■ REQUIREMENT
Output the records. Match them exactly.

■ MATERIALS PROVIDED
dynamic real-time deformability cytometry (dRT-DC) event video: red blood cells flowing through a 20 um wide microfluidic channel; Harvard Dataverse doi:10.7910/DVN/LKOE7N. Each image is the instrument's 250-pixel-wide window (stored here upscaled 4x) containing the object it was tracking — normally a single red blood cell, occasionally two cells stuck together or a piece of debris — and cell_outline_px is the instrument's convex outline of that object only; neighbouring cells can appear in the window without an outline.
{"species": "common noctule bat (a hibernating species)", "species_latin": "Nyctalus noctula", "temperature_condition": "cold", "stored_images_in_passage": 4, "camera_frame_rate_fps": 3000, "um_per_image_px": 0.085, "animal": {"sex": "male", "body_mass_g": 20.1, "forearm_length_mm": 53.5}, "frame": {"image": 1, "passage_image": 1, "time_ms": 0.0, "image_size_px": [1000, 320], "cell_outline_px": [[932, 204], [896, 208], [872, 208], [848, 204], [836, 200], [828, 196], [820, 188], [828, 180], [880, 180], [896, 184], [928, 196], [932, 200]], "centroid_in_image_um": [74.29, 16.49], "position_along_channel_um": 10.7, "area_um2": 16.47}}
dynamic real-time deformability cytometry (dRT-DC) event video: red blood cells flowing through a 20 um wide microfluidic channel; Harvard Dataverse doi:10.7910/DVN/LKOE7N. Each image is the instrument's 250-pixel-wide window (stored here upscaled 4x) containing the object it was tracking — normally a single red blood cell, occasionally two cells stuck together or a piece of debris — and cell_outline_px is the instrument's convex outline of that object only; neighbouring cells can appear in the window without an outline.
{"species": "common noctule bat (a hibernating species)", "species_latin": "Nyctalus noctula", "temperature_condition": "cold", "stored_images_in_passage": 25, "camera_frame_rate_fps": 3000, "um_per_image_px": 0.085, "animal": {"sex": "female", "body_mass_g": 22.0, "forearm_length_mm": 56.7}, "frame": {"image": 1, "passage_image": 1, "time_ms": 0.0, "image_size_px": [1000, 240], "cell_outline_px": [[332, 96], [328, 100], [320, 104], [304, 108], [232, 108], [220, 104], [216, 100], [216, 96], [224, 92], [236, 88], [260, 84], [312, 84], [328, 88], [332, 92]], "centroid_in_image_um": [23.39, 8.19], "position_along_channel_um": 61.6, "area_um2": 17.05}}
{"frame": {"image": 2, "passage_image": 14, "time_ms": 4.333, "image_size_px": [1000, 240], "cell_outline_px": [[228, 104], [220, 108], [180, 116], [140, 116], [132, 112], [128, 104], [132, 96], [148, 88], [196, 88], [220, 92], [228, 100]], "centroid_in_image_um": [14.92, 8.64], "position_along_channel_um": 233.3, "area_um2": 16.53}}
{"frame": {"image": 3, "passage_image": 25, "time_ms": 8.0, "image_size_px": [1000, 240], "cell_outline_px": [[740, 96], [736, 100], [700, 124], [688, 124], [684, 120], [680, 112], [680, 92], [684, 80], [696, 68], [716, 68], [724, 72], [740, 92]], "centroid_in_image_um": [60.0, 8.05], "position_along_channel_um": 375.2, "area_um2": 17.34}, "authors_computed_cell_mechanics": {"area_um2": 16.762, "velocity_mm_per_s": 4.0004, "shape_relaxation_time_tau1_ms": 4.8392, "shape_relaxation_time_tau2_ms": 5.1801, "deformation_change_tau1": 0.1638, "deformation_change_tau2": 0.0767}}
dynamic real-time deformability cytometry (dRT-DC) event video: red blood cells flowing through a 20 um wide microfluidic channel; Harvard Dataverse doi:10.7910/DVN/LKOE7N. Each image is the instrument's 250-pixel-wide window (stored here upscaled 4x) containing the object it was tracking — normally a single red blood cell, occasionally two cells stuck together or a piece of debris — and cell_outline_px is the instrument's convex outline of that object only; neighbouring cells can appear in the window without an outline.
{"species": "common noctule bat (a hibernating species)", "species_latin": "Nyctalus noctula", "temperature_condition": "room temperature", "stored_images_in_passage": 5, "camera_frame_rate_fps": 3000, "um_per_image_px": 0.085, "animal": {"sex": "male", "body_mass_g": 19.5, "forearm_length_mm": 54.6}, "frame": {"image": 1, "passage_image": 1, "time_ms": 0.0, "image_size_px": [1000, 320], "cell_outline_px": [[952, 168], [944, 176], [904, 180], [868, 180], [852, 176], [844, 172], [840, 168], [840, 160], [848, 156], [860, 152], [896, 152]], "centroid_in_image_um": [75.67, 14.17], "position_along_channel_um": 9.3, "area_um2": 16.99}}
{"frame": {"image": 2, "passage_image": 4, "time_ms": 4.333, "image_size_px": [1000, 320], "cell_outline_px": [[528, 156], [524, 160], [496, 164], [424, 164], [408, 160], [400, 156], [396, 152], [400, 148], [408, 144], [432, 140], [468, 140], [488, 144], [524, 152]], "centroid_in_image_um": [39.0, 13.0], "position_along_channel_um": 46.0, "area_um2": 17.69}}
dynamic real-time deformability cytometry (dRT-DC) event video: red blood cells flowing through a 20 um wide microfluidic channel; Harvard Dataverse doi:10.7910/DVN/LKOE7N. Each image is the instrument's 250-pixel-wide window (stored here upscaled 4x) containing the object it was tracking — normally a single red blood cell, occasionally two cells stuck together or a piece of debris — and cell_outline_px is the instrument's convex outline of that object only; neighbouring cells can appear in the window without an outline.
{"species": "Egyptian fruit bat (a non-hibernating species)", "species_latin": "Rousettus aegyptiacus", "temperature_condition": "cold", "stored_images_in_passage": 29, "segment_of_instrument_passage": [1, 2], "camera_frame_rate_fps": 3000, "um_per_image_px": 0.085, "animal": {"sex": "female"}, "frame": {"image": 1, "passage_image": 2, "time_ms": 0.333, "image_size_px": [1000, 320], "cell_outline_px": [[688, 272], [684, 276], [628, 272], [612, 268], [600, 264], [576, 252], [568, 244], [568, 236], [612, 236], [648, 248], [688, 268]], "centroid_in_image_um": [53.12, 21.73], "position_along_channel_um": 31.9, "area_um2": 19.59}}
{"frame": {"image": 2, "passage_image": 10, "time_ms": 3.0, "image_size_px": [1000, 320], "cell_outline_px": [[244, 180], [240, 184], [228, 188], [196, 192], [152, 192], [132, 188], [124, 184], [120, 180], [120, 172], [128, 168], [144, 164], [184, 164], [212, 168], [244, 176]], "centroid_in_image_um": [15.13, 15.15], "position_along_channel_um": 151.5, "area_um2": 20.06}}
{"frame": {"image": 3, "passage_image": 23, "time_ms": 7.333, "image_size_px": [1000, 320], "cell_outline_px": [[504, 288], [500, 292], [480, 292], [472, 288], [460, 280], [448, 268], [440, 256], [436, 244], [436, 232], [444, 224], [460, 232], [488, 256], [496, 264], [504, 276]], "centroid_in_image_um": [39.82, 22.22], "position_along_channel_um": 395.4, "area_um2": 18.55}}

■ WRITTEN SOLUTION
dynamic real-time deformability cytometry (dRT-DC) event video: red blood cells flowing through a 20 um wide microfluidic channel; Harvard Dataverse doi:10.7910/DVN/LKOE7N. Each image is the instrument's 250-pixel-wide window (stored here upscaled 4x) containing the object it was tracking — normally a single red blood cell, occasionally two cells stuck together or a piece of debris — and cell_outline_px is the instrument's convex outline of that object only; neighbouring cells can appear in the window without an outline.
{"species": "common noctule bat (a hibernating species)", "species_latin": "Nyctalus noctula", "temperature_condition": "cold", "stored_images_in_passage": 4, "camera_frame_rate_fps": 3000, "um_per_image_px": 0.085, "animal": {"sex": "male", "body_mass_g": 20.1, "forearm_length_mm": 53.5}, "frame": {"image": 1, "passage_image": 1, "time_ms": 0.0, "image_size_px": [1000, 320], "cell_outline_px": [[932, 204], [896, 208], [872, 208], [848, 204], [836, 200], [828, 196], [820, 188], [828, 180], [880, 180], [896, 184], [928, 196], [932, 200]], "centroid_in_image_um": [74.29, 16.49], "position_along_channel_um": 10.7, "area_um2": 16.47}}
dynamic real-time deformability cytometry (dRT-DC) event video: red blood cells flowing through a 20 um wide microfluidic channel; Harvard Dataverse doi:10.7910/DVN/LKOE7N. Each image is the instrument's 250-pixel-wide window (stored here upscaled 4x) containing the object it was tracking — normally a single red blood cell, occasionally two cells stuck together or a piece of debris — and cell_outline_px is the instrument's convex outline of that object only; neighbouring cells can appear in the window without an outline.
{"species": "common noctule bat (a hibernating species)", "species_latin": "Nyctalus noctula", "temperature_condition": "cold", "stored_images_in_passage": 25, "camera_frame_rate_fps": 3000, "um_per_image_px": 0.085, "animal": {"sex": "female", "body_mass_g": 22.0, "forearm_length_mm": 56.7}, "frame": {"image": 1, "passage_image": 1, "time_ms": 0.0, "image_size_px": [1000, 240], "cell_outline_px": [[332, 96], [328, 100], [320, 104], [304, 108], [232, 108], [220, 104], [216, 100], [216, 96], [224, 92], [236, 88], [260, 84], [312, 84], [328, 88], [332, 92]], "centroid_in_image_um": [23.39, 8.19], "position_along_channel_um": 61.6, "area_um2": 17.05}}
{"frame": {"image": 2, "passage_image": 14, "time_ms": 4.333, "image_size_px": [1000, 240], "cell_outline_px": [[228, 104], [220, 108], [180, 116], [140, 116], [132, 112], [128, 104], [132, 96], [148, 88], [196, 88], [220, 92], [228, 100]], "centroid_in_image_um": [14.92, 8.64], "position_along_channel_um": 233.3, "area_um2": 16.53}}
{"frame": {"image": 3, "passage_image": 25, "time_ms": 8.0, "image_size_px": [1000, 240], "cell_outline_px": [[740, 96], [736, 100], [700, 124], [688, 124], [684, 120], [680, 112], [680, 92], [684, 80], [696, 68], [716, 68], [724, 72], [740, 92]], "centroid_in_image_um": [60.0, 8.05], "position_along_channel_um": 375.2, "area_um2": 17.34}, "authors_computed_cell_mechanics": {"area_um2": 16.762, "velocity_mm_per_s": 4.0004, "shape_relaxation_time_tau1_ms": 4.8392, "shape_relaxation_time_tau2_ms": 5.1801, "deformation_change_tau1": 0.1638, "deformation_change_tau2": 0.0767}}
dynamic real-time deformability cytometry (dRT-DC) event video: red blood cells flowing through a 20 um wide microfluidic channel; Harvard Dataverse doi:10.7910/DVN/LKOE7N. Each image is the instrument's 250-pixel-wide window (stored here upscaled 4x) containing the object it was tracking — normally a single red blood cell, occasionally two cells stuck together or a piece of debris — and cell_outline_px is the instrument's convex outline of that object only; neighbouring cells can appear in the window without an outline.
{"species": "common noctule bat (a hibernating species)", "species_latin": "Nyctalus noctula", "temperature_condition": "room temperature", "stored_images_in_passage": 5, "camera_frame_rate_fps": 3000, "um_per_image_px": 0.085, "animal": {"sex": "male", "body_mass_g": 19.5, "forearm_length_mm": 54.6}, "frame": {"image": 1, "passage_image": 1, "time_ms": 0.0, "image_size_px": [1000, 320], "cell_outline_px": [[952, 168], [944, 176], [904, 180], [868, 180], [852, 176], [844, 172], [840, 168], [840, 160], [848, 156], [860, 152], [896, 152]], "centroid_in_image_um": [75.67, 14.17], "position_along_channel_um": 9.3, "area_um2": 16.99}}
{"frame": {"image": 2, "passage_image": 4, "time_ms": 4.333, "image_size_px": [1000, 320], "cell_outline_px": [[528, 156], [524, 160], [496, 164], [424, 164], [408, 160], [400, 156], [396, 152], [400, 148], [408, 144], [432, 140], [468, 140], [488, 144], [524, 152]], "centroid_in_image_um": [39.0, 13.0], "position_along_channel_um": 46.0, "area_um2": 17.69}}
dynamic real-time deformability cytometry (dRT-DC) event video: red blood cells flowing through a 20 um wide microfluidic channel; Harvard Dataverse doi:10.7910/DVN/LKOE7N. Each image is the instrument's 250-pixel-wide window (stored here upscaled 4x) containing the object it was tracking — normally a single red blood cell, occasionally two cells stuck together or a piece of debris — and cell_outline_px is the instrument's convex outline of that object only; neighbouring cells can appear in the window without an outline.
{"species": "Egyptian fruit bat (a non-hibernating species)", "species_latin": "Rousettus aegyptiacus", "temperature_condition": "cold", "stored_images_in_passage": 29, "segment_of_instrument_passage": [1, 2], "camera_frame_rate_fps": 3000, "um_per_image_px": 0.085, "animal": {"sex": "female"}, "frame": {"image": 1, "passage_image": 2, "time_ms": 0.333, "image_size_px": [1000, 320], "cell_outline_px": [[688, 272], [684, 276], [628, 272], [612, 268], [600, 264], [576, 252], [568, 244], [568, 236], [612, 236], [648, 248], [688, 268]], "centroid_in_image_um": [53.12, 21.73], "position_along_channel_um": 31.9, "area_um2": 19.59}}
{"frame": {"image": 2, "passage_image": 10, "time_ms": 3.0, "image_size_px": [1000, 320], "cell_outline_px": [[244, 180], [240, 184], [228, 188], [196, 192], [152, 192], [132, 188], [124, 184], [120, 180], [120, 172], [128, 168], [144, 164], [184, 164], [212, 168], [244, 176]], "centroid_in_image_um": [15.13, 15.15], "position_along_channel_um": 151.5, "area_um2": 20.06}}
{"frame": {"image": 3, "passage_image": 23, "time_ms": 7.333, "image_size_px": [1000, 320], "cell_outline_px": [[504, 288], [500, 292], [480, 292], [472, 288], [460, 280], [448, 268], [440, 256], [436, 244], [436, 232], [444, 224], [460, 232], [488, 256], [496, 264], [504, 276]], "centroid_in_image_um": [39.82, 22.22], "position_along_channel_um": 395.4, "area_um2": 18.55}}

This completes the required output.